If keeping your data off in the mornings doesn’t work for you, consider deleting the disruptive apps every evening. If you have to install Instagram before scrolling, this extra step might just be the friction you need to skip it all together.

Don’t check your email

Let’s face it, not checking your emails is hard. What if there’s an emergency? But the truth is that there rarely is an emergency and when there is one you usually get a call. By checking your emails first thing in the morning you give away control and allow others dictate your schedule.

Emails are a massive distraction taking you away from your priority and often they ask you to do something that helps others achieve their priorities. While I’m all for helping each other out, I also believe we should be protective of our own time and prioritize what moves the needle forward. If you train yourself not to check your email until X o’clock, your colleagues will usually learn to wait and you’ll be a lot more inclined to help others out when you know you’ve already done your big task for the day.

Don’t multitask

Our brains are not designed to focus on two things at the same time and when we’re multitasking we’re actually just switching focus form one task to the other very quickly effectively making one task a distraction from the other and vice versa. Most of the time focusing on one task at the time and focusing completely will help you finish it faster and better than trying to do everything all at once. Being laser focused is the best way to be productive.


7. Focus on your priority

As already discussed, becoming more productive is tied to your goals. Focusing on your top priority first will get you in a productive mindset and is the best way to start a productive day. Remember this – a productive person doesn’t necessarily get a lot done, but it does get the right things done. Start your day on this note and it will change your life.

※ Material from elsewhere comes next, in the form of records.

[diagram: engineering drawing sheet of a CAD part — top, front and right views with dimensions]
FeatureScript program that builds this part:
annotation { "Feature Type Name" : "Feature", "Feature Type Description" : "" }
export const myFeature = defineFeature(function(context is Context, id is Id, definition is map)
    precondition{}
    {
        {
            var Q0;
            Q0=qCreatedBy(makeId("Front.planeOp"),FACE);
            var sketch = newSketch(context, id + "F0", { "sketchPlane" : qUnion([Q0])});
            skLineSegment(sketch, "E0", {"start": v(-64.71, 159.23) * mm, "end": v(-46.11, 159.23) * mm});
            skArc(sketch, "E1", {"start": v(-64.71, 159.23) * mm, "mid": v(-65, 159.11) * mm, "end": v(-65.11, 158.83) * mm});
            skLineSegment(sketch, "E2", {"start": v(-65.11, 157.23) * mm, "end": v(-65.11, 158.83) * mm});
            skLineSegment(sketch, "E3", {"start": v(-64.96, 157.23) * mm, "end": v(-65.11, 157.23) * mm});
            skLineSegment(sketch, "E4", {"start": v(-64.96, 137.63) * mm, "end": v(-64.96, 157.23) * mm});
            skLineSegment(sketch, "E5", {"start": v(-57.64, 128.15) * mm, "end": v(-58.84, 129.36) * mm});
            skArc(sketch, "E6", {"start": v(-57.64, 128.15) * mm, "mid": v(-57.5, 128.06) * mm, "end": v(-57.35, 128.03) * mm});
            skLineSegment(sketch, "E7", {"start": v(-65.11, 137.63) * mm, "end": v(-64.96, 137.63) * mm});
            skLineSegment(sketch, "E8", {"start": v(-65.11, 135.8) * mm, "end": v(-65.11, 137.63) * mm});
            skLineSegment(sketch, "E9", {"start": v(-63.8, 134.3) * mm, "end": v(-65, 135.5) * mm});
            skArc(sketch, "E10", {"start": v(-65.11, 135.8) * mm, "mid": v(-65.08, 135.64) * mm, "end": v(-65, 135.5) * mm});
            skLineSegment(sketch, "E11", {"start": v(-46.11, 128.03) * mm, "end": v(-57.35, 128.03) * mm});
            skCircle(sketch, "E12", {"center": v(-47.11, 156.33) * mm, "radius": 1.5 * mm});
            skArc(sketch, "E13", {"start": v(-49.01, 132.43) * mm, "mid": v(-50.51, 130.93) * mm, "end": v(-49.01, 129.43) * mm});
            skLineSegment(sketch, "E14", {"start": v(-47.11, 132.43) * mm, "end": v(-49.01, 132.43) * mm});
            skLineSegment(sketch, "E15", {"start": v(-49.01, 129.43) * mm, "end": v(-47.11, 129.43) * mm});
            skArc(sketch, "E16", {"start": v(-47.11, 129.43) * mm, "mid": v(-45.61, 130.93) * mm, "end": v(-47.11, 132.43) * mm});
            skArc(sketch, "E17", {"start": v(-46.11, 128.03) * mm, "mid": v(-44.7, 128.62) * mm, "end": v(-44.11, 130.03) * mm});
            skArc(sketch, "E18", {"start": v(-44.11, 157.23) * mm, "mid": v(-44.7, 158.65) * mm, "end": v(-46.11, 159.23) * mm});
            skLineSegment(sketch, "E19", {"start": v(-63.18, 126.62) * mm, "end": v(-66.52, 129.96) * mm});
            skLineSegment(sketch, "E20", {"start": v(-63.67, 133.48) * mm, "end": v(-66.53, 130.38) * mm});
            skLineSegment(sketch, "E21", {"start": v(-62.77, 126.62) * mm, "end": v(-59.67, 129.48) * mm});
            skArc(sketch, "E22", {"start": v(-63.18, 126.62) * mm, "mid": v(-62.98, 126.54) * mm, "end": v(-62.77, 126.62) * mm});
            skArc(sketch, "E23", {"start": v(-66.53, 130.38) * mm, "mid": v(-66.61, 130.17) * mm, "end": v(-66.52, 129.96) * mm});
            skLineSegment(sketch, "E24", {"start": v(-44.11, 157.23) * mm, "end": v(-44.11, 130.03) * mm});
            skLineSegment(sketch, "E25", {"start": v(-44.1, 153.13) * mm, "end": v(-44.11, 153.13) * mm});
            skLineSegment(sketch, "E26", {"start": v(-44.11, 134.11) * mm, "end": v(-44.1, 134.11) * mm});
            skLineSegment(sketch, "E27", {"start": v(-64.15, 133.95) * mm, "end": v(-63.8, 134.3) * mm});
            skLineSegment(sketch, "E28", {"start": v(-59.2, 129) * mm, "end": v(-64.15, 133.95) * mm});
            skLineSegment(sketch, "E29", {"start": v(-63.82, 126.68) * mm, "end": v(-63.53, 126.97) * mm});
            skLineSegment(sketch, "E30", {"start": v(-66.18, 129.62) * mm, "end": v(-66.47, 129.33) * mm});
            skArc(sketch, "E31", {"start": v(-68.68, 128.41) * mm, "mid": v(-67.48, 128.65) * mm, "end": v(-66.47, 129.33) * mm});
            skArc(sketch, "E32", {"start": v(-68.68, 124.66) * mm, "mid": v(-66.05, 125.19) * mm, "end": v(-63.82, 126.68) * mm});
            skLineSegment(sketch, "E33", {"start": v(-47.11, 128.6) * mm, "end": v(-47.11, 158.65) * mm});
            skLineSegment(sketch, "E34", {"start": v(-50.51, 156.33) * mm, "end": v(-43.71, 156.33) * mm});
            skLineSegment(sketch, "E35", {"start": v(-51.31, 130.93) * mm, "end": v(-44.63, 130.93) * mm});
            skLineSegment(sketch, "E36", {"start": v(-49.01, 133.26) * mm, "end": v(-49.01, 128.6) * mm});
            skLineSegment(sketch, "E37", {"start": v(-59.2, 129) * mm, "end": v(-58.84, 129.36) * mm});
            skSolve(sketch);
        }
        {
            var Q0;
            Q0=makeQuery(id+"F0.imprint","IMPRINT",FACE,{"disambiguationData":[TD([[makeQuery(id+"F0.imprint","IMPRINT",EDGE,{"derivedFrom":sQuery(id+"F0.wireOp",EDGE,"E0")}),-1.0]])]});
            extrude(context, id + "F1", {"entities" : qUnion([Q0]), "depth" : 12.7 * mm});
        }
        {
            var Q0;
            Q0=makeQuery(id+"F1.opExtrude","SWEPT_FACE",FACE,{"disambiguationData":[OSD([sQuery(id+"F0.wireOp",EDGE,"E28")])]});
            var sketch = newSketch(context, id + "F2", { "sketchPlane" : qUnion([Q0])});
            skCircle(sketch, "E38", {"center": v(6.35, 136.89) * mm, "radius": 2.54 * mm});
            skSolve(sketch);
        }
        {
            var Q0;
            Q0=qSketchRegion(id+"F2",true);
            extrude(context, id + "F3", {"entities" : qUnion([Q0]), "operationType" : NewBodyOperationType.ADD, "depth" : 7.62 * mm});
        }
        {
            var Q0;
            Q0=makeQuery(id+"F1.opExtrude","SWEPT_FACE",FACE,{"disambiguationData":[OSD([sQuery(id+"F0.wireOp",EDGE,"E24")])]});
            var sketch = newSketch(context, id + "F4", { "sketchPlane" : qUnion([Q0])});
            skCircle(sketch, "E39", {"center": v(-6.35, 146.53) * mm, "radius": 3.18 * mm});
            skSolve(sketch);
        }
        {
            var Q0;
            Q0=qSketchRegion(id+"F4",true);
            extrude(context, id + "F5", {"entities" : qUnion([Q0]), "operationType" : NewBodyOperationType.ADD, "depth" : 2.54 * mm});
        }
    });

Read next: How to get shit done


BONUS: Make the most of your commute

Your daily commute can sometimes feel like a waste of time but it doesn’t have to be! Find a way to make the most of it by using it for some good morning habits like exercise, mindfulness, learning or calling your friends and family.

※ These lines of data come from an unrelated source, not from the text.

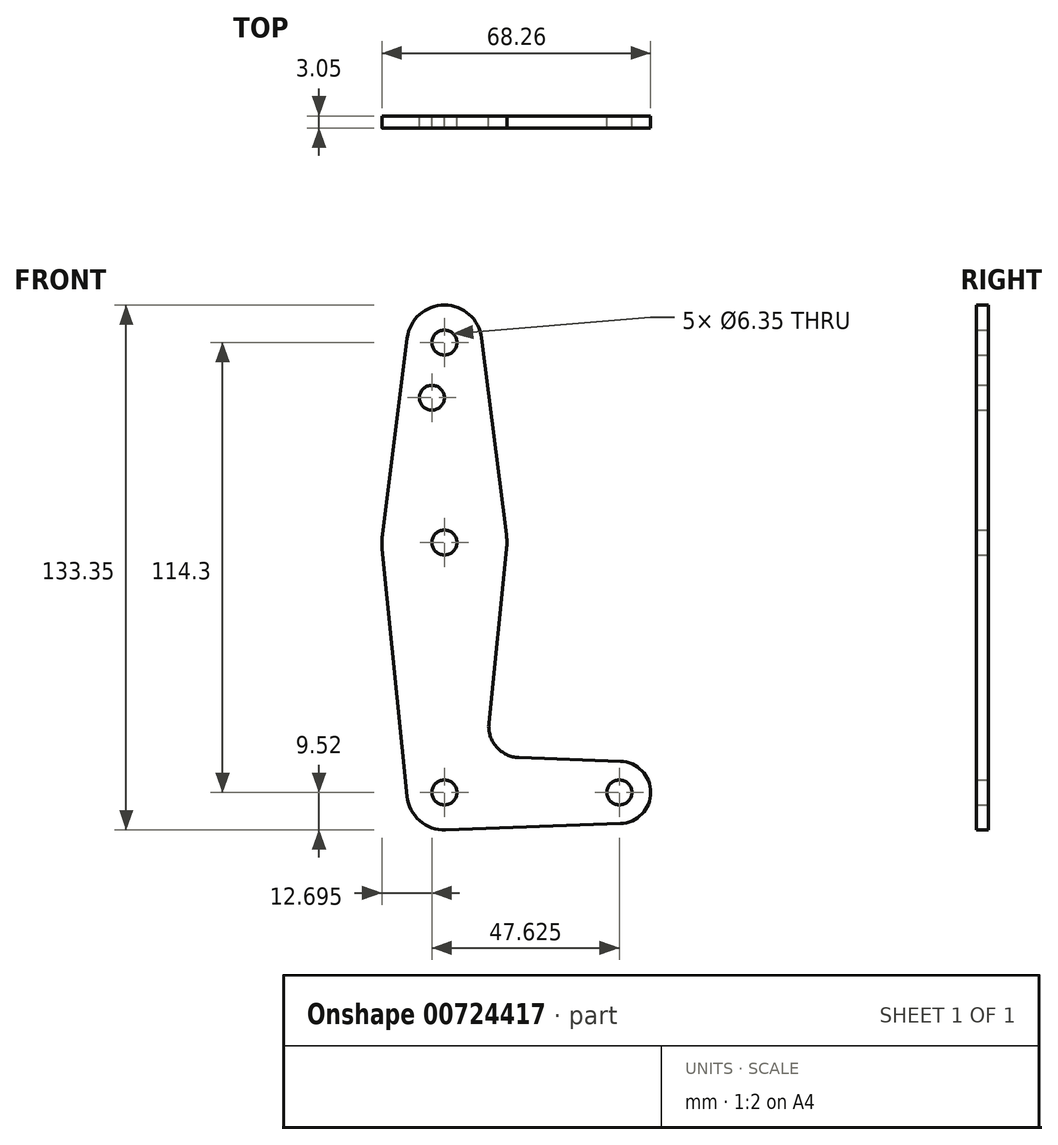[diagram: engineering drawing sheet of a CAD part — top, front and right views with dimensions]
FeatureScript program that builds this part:
annotation { "Feature Type Name" : "Feature", "Feature Type Description" : "" }
export const myFeature = defineFeature(function(context is Context, id is Id, definition is map)
    precondition{}
    {
        {
            var Q0;
            Q0=qCreatedBy(makeId("Front.planeOp"),FACE);
            var sketch = newSketch(context, id + "F0", { "sketchPlane" : qUnion([Q0])});
            skLineSegment(sketch, "E0", {"start": v(0, 0) * mm, "end": v(0, 114.3) * mm, "construction": true});
            skLineSegment(sketch, "E1", {"start": v(0, 0) * mm, "end": v(44.45, 0) * mm, "construction": true});
            skCircle(sketch, "E2", {"center": v(0, 0) * mm, "radius": 9.53 * mm});
            skCircle(sketch, "E3", {"center": v(0, 114.3) * mm, "radius": 9.53 * mm});
            skCircle(sketch, "E4", {"center": v(44.45, 0) * mm, "radius": 7.94 * mm});
            skCircle(sketch, "E5", {"center": v(0, 63.5) * mm, "radius": 15.88 * mm});
            skLineSegment(sketch, "E6", {"start": v(-15.8, 61.91) * mm, "end": v(-9.48, -0.95) * mm});
            skLineSegment(sketch, "E7", {"start": v(15.8, 61.9) * mm, "end": v(11.3, 17.6) * mm});
            skLineSegment(sketch, "E8", {"start": v(-9.45, 115.5) * mm, "end": v(-15.75, 65.48) * mm});
            skLineSegment(sketch, "E9", {"start": v(9.45, 115.5) * mm, "end": v(15.75, 65.48) * mm});
            skLineSegment(sketch, "E10", {"start": v(0.34, -9.52) * mm, "end": v(44.73, -7.93) * mm});
            skLineSegment(sketch, "E11", {"start": v(18.93, 8.85) * mm, "end": v(44.73, 7.93) * mm});
            skCircle(sketch, "E12", {"center": v(0, 114.3) * mm, "radius": 3.18 * mm});
            skCircle(sketch, "E13", {"center": v(0, 63.5) * mm, "radius": 3.18 * mm});
            skCircle(sketch, "E14", {"center": v(0, 0) * mm, "radius": 3.18 * mm});
            skCircle(sketch, "E15", {"center": v(44.45, 0) * mm, "radius": 3.18 * mm});
            skCircle(sketch, "E16", {"center": v(-3.18, 100.27) * mm, "radius": 3.18 * mm});
            skArc(sketch, "E17.filletArc", {"start": v(11.3, 17.6) * mm, "mid": v(13.22, 11.57) * mm, "end": v(18.93, 8.85) * mm});
            skSolve(sketch);
        }
        {
            var Q0;
            Q0 = qSketchRegion(id + "F0", true);
            extrude(context, id + "F1", {"entities" : qUnion([Q0]), "depth" : 3.05 * mm, "offsetDistance" : 25.4 * mm});
        }
    });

If possible, ride your bike to work. This way you’ll be getting some exercise in as well as minimize your impact on the environment. If you commute by public transport you could take this time to practice mindfulness and center yourself. Meditating on the train might prove challenging, but you could do some journaling or practice gratefulness. Otherwise, read a book. If you have to drive skip the trashy radio and listen to your favorite podcast or put an audio book on.


Check in with yourself and show yourself some compassion

Finding the best morning routine for you can take some trial and error. You need to find the right balance between persisting until it clicks in place and moving on to something that works for you and not against you. It takes a lot of checking in with yourself and really listening to yourself and your body rather than brute forcing it.

Be patient and you will find your perfect and most effective daily routine with time.

We all have 24 hours in the day and it’s up to us to decide how we allocate them. As long as your morning routine includes the principles above I’m sure you’ll be setting yourself up for success. It doesn’t matter if it takes you 15 minutes or 3 hours to get through it.

What works for me might not work for you, and that’s alright.

I’ve noticed that starting my mornings slow with meditation or journaling made me lose momentum and I ended up being lazy for the rest of the day. Since working from home I’ve managed to extend my morning routine without having to wake up earlier (win!), but I kept it relatively simple and short because that’s what works for me.